This article was originally published October, 2015.
This past June, when the U.S. Supreme Court handed down its 5–4 ruling that same-sex couples have the constitutional right to marry, there was jubilation. Rainbow flags unfurled, and gay people once barred from legal matrimony raced to the courthouse for marriage licenses.
Now that the confetti has settled, things are also looking a bit clearer for registered investment advisers and their LGBT clients. The Supreme Court decision eliminates ambiguities over a married partner’s legal status in the 13 states that didn’t recognize such marriages. “Financial planning has gotten so much easier for same-sex couples now after the ruling,” says Bruce Hoffmeister, senior financial planner at $76 billion Wilmington Trust Corp. in Washington.
But that doesn’t give gay households an excuse to be complacent about wealth management. “A lot of couples think they don’t need to do planning anymore — and that’s dangerous,” warns Michael Pellman Rowland, portfolio management director with the Vector Group at Morgan Stanley in New York. If anything, as the first tax year since the SCOTUS ruling comes to a close, it’s time for RIAs to reach out to clients for a checkup.

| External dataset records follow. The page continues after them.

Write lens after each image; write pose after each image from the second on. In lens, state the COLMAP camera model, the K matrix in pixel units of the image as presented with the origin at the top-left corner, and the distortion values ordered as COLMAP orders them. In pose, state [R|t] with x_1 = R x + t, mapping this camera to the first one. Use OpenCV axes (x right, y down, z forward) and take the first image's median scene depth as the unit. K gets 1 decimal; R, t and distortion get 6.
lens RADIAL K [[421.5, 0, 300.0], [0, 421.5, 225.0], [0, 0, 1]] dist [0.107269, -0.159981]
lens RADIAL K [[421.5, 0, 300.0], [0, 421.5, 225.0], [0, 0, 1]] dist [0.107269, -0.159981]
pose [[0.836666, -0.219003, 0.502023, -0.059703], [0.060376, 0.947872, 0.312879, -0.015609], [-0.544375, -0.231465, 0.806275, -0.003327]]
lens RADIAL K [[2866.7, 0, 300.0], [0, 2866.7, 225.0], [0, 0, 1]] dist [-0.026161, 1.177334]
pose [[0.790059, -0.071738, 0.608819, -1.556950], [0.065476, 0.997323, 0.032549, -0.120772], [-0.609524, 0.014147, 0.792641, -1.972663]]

Wealth managers have good reason to court the gay community. LGBT households in the U.S. appear to be more affluent than average, though hard data is lacking, given presumed underreporting resulting from concerns about possible discrimination. A 2013 study by investment giant Prudential Financial citing the 2011 U.S. Census found that the median LGBT household income was $61,500, versus $50,000 overall. In a 2012 Prudential-led poll of 1,041 LGBT people aged 25 to 68, the 19 percent of respondents in a gay male couple reported median income of $103,100.

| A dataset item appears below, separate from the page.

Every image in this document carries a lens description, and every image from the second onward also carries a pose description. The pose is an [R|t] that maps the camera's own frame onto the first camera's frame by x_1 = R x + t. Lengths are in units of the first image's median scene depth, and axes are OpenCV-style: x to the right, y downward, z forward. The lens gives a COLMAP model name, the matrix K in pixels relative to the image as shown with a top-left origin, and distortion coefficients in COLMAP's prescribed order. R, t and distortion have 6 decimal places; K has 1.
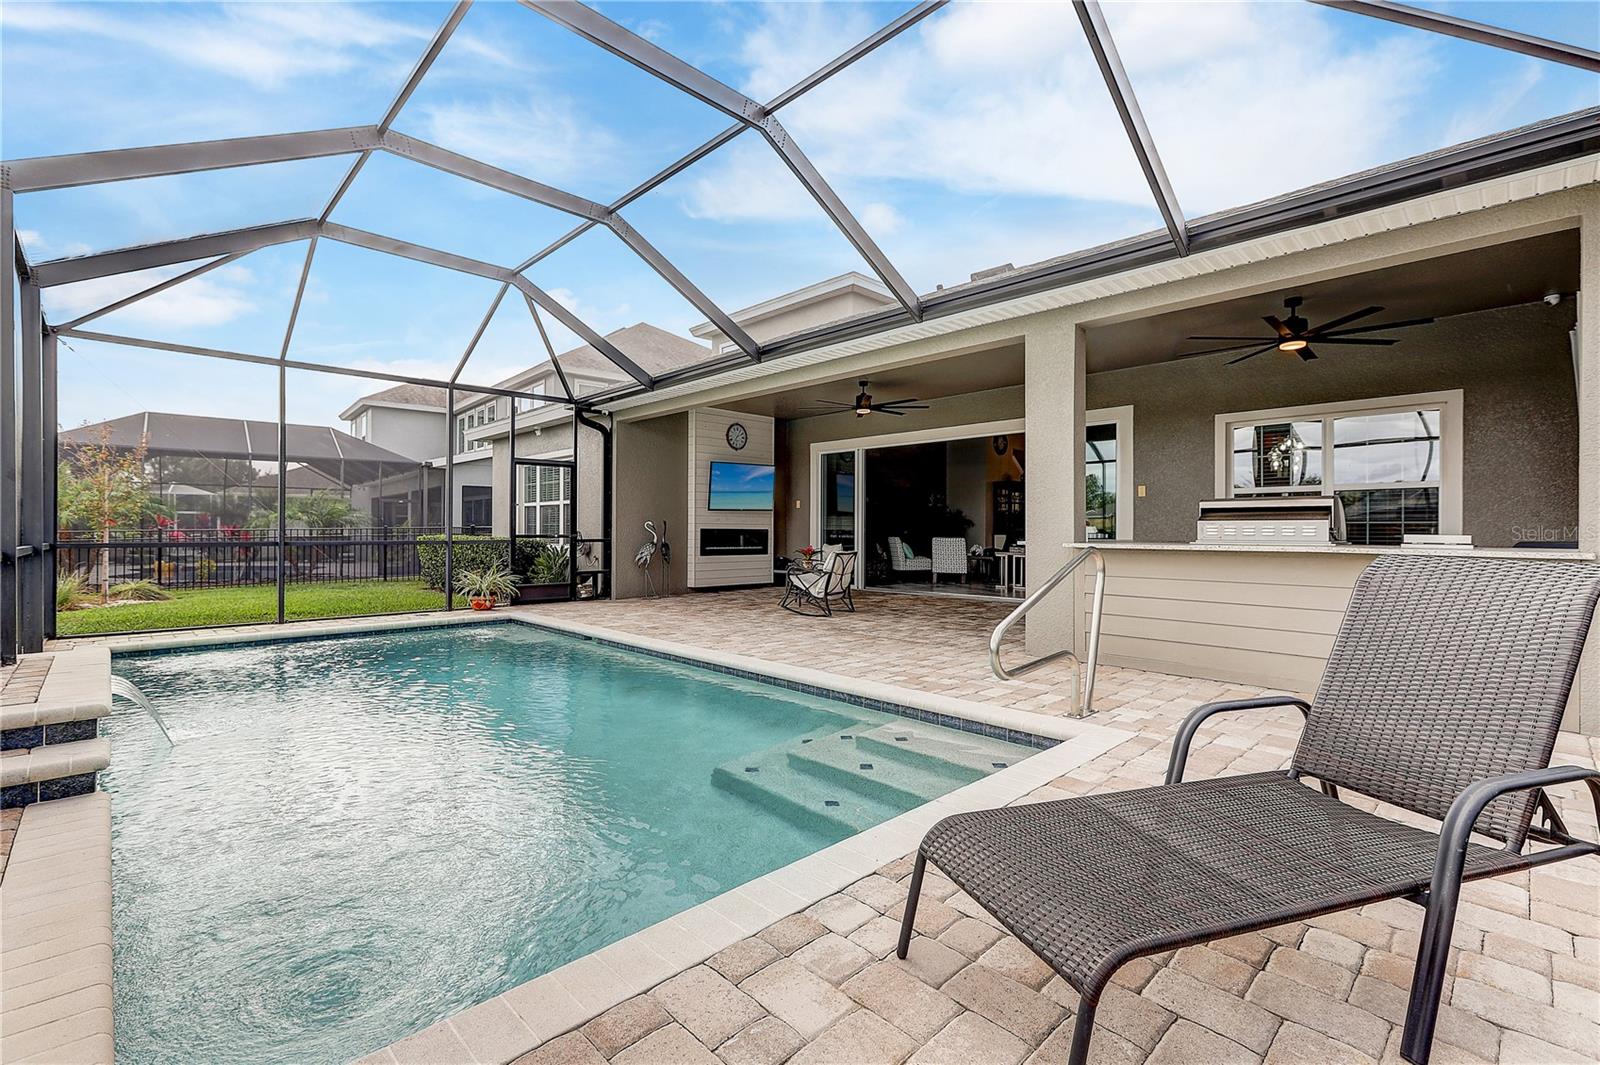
lens RADIAL K [[704.1, 0, 801.5], [0, 704.1, 524.6], [0, 0, 1]] dist [0.007648, -0.000036]
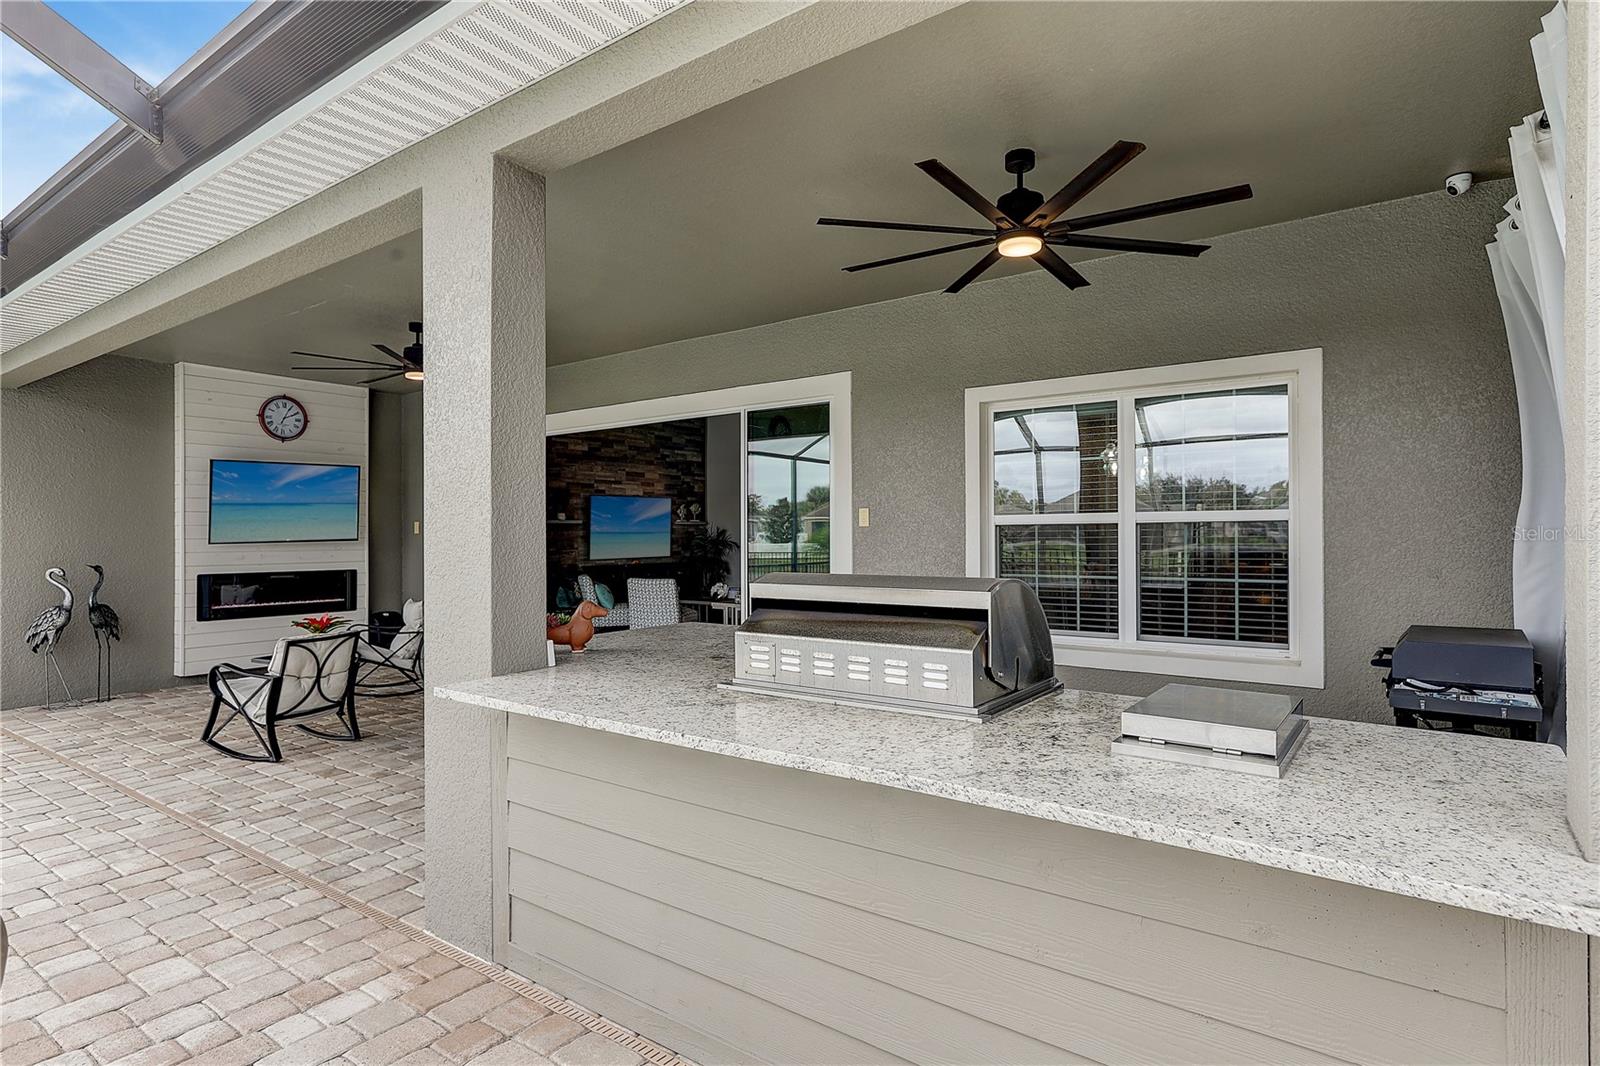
lens RADIAL K [[852.7, 0, 800.0], [0, 852.7, 533.0], [0, 0, 1]] dist [-0.015259, 0.021912]
pose [[0.986694, -0.007748, 0.162404, 0.253738], [0.007028, 0.999963, 0.005009, -0.031043], [-0.162436, -0.003801, 0.986712, 0.245861]]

The fact that less than half of gay couples in the U.S. are married further clouds the household income picture. A study published in 2014 by Spectrem, a suburban Chicago–based wealth management consulting firm, showed that among LGBT investors with at least $100,000 in investable assets, only 30 percent were married; 25 percent were living with a partner, 13 percent were in a legal domestic partnership, and 30 percent were single.
With changing social attitudes, more gay households will feel comfortable self-reporting, say wealth advisers. Also, compared with their baby boomer counterparts, gay Generation X and Millennial couples are more likely to have or plan to have children, according to the Prudential report. Therefore younger couples will probably have a greater need than boomers for advice on trusts and inheritance planning.

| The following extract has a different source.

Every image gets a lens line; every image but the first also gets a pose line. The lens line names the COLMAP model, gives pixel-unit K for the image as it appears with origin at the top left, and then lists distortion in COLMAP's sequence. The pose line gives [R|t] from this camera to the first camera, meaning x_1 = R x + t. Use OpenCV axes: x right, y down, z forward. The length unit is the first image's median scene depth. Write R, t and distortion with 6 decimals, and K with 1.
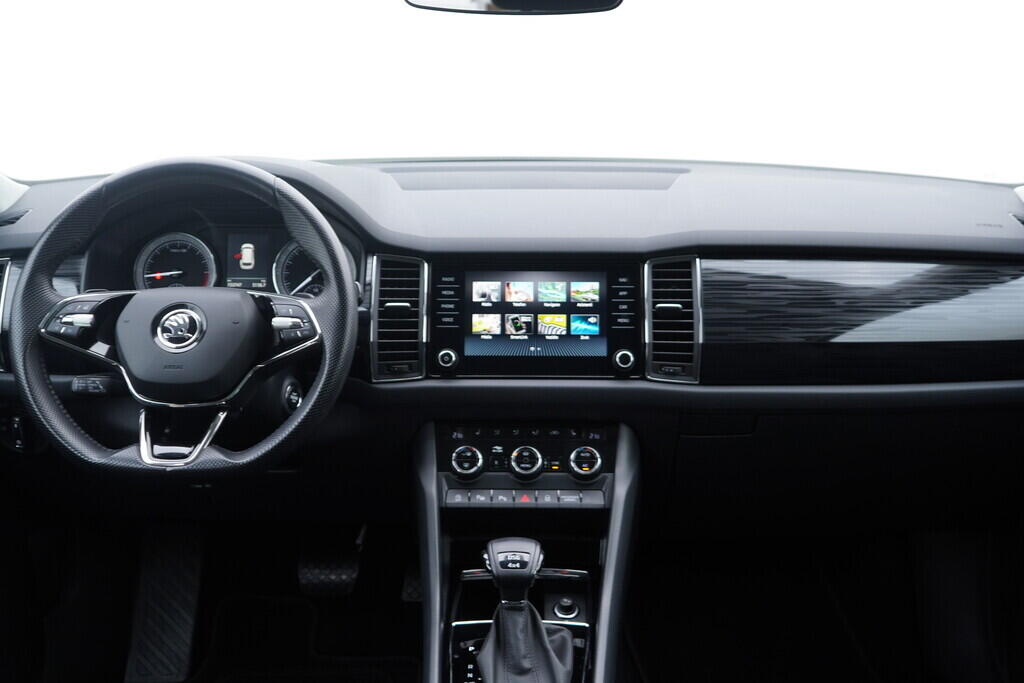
lens RADIAL K [[1067.5, 0, 511.7], [0, 1067.5, 339.1], [0, 0, 1]] dist [-0.005825, 0.000000]
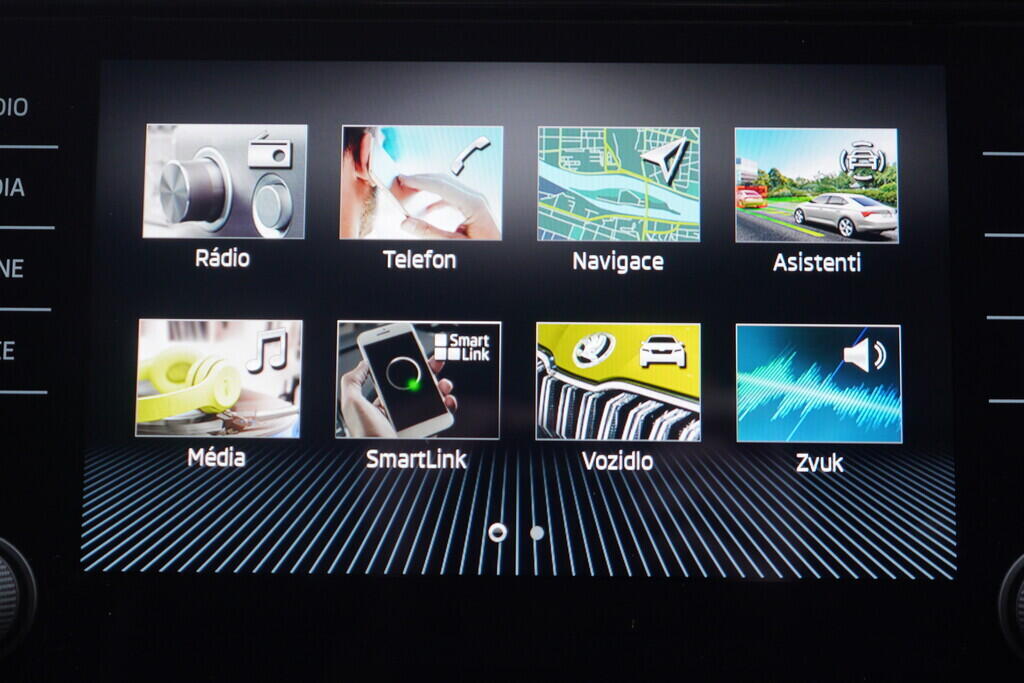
lens RADIAL K [[1067.5, 0, 511.6], [0, 1067.5, 342.2], [0, 0, 1]] dist [-0.005825, 0.000000]
pose [[0.999941, 0.003349, 0.010320, 0.019626], [-0.003333, 0.999993, -0.001491, -0.019524], [-0.010325, 0.001456, 0.999946, 0.837692]]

Another pot of gold at the end of the rainbow for RIAs: Gay clients tend to be loyal, referring others to their advisers via word of mouth. Having a solid stable of LGBT customers will act as a magnet to the rest of the community: 40 percent of respondents in the Spectrem study said that their financial adviser should have other LGBT clients.
After entering wealth management in June 2002, Vector’s Rowland called on some of his old neighbors and friends from his youth in Manhattan’s West Village, known for its gay community and as the home of the Stonewall riots, the 1969 event that catalyzed the gay rights movement in the U.S. Eventually, his gay clients began sending their friends his way. Now the LGBT community accounts for about half of his clientele.
From retirement to intergenerational wealth transfer, gay and straight wealth management clients share many of the same concerns. When it comes to federal regulation of matters like estate taxes and pension portability, married is married. For gay families, this new reality has cut back on paperwork: In states that didn’t recognize same-sex marriage, couples previously had to file separate tax returns for every state in which they held financial assets.
RIAs can provide targeted advice to LGBT couples on issues especially relevant to them, such as surrogacy and second-parent adoption, whereby people legally adopt their partner’s children. Inheritance battles have emerged in court in the 35 states that don’t recognize second-parent adoption. Although gay marriage is officially legal throughout the U.S., “as the case with [county clerk] Kim Davis in Kentucky shows, there’s a difference between having laws promulgated and having them enacted,” Rowland says.
In its June decision the Supreme Court ruled that the Equal Protection Clause of the 14th Amendment means that marriage freedom applies to same-sex couples, granting them the same access to financial privileges as their straight peers. But as long as some continue to disparage the so-called gay lifestyle, LGBT-controlled wealth will remain subject to dispute. The recent ruling gives gay couples a firmer legal base, but “for full equality we have a long way to go,” Rowland says.